■ Exercise prompt ■
Scan the records for the string "round", then copy each line that has it.

Saved data entries:
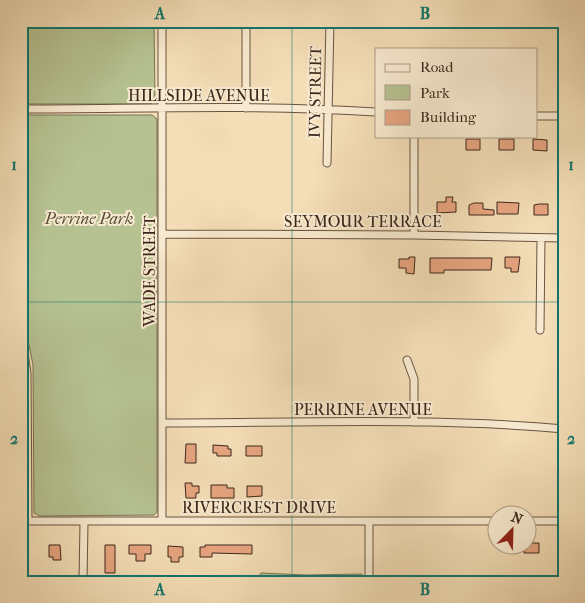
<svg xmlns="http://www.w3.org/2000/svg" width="585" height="603" font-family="'IM FELL French Canon',serif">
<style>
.green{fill:#b6c292;stroke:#797456}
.building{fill:#e7a580;stroke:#3c261a}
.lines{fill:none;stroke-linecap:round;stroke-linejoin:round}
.street-casing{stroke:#6a5441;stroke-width:9}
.street{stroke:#f8ead0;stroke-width:7}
.grid{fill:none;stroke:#0f766e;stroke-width:1;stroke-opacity:0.55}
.labels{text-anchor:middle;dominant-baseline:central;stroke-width:4;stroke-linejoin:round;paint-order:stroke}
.street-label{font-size:16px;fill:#3c261a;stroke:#f8ead0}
.park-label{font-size:16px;font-style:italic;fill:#5a4d38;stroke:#f8ead0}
.neatline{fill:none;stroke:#0f766e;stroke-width:2}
.grid-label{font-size:16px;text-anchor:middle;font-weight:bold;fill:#0f766e}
</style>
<rect width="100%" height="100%" fill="#f4deb7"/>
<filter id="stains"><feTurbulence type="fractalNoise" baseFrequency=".004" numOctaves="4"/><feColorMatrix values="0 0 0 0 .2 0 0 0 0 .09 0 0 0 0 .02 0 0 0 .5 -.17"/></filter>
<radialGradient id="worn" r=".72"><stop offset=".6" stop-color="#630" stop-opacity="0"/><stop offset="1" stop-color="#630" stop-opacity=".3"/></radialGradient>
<path class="green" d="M 21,21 L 154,21 L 155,101 L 150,104 L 21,104 Z
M 21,115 L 152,115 L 157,119 L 157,512 L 154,515 L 40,516 L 34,513 L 33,365 L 29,345 L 21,327 Z
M 261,573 L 306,575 L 362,574 L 361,582 L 255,582 Z"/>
<path class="building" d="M 466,139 L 480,139 L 480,150 L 466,150 Z
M 499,139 L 514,139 L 514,150 L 499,150 Z
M 533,139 L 547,140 L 547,151 L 533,150 Z
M 446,197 L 453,197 L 452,202 L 456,202 L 456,212 L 437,213 L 437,202 L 446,202 Z
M 497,202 L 519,203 L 518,214 L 497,214 Z
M 474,203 L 483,203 L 483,209 L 494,210 L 494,215 L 469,215 L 469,205 Z
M 539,204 L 548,204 L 548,215 L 534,215 L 534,205 Z
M 409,257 L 415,257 L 414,274 L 406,273 L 406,268 L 399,268 L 399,259 L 409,259 Z
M 505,257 L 520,257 L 518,272 L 511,272 L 511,268 L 505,268 Z
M 430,258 L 492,258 L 491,270 L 444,270 L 444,273 L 430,273 Z
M 186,444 L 196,444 L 196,463 L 185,463 Z
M 213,445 L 228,446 L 228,449 L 231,449 L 231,456 L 217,456 L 217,453 L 213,453 Z
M 246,446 L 262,446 L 262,456 L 246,456 Z
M 185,483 L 192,483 L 192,486 L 199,486 L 199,493 L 196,493 L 196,498 L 186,498 Z
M 211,485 L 227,485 L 227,488 L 234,488 L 234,498 L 211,498 Z
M 247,486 L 262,486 L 262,496 L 247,497 Z
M 528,543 L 539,543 L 539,553 L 524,553 L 524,546 L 528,546 Z
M 49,545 L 60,545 L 61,560 L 53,560 L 53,557 L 49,557 Z
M 105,545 L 115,545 L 115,573 L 105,573 Z
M 129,545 L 151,545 L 151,554 L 145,554 L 145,561 L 136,561 L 136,554 L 129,554 Z
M 205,545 L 252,545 L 252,554 L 212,553 L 212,557 L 200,557 L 200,547 L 205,547 Z
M 168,546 L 183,547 L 183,557 L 179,557 L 179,562 L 171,562 L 171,557 L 168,557 Z"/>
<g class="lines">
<g class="street-casing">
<path id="street" d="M 162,21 L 162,521
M 246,21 L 246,108
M 415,21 L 415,24 L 480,21
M 21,109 C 139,109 258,104 376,112
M 536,116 L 564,116
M 414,136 L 414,235
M 327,163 L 330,21
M 162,234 L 414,235 L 564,238
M 540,330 L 541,238
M 21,346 L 24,353 L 27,374 L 28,521
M 407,360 L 414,379 L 414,422
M 162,423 C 296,423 431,417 564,429
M 21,521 L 498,521
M 528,521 L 564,521
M 83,582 L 84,522
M 369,582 L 369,521"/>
</g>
<use href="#street" class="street"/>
</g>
<path class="grid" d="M 292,21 L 292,582M 21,302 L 564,302"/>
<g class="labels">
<g class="street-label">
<text transform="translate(315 92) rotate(-89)">IVY STREET</text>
<text x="199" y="95">HILLSIDE AVENUE</text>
<text x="363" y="221">SEYMOUR TERRACE</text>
<text transform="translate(149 271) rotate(-90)">WADE STREET</text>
<text x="363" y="409">PERRINE AVENUE</text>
<text x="259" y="507">RIVERCREST DRIVE</text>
</g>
<g class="park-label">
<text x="89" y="218">Perrine Park</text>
</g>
</g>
<rect width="585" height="603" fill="none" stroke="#f4deb7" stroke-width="55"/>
<rect x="375" y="48" width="162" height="90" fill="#f8ead0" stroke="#ad9c87"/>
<rect x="385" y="64" width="25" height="8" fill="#f8ead0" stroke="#ad9c87"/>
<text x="420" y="72" font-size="15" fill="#3c261a">Road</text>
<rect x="385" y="85" width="25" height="15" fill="#b6c292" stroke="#ad9c87"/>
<text x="420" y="98" font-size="15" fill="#3c261a">Park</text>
<rect x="385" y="110" width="25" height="15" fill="#e7a580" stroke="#ad9c87"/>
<text x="420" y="122" font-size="15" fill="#3c261a">Building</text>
<g transform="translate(512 530) rotate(23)"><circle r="24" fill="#f8ead0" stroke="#ad9c87"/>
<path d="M0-4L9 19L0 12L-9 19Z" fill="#8f2418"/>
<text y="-8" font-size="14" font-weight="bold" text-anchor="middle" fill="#3c261a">N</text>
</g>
<rect x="28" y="28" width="530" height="548" class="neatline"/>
<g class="grid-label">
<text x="160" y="19">A</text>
<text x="425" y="19">B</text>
<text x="14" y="170">1</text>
<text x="571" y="170">1</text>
<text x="14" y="444">2</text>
<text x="571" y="444">2</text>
<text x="160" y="595">A</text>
<text x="425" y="595">B</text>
</g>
<rect width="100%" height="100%" filter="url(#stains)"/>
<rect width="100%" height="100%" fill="url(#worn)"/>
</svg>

■ Result of the task ■
.lines{fill:none;stroke-linecap:round;stroke-linejoin:round}
.labels{text-anchor:middle;dominant-baseline:central;stroke-width:4;stroke-linejoin:round;paint-order:stroke}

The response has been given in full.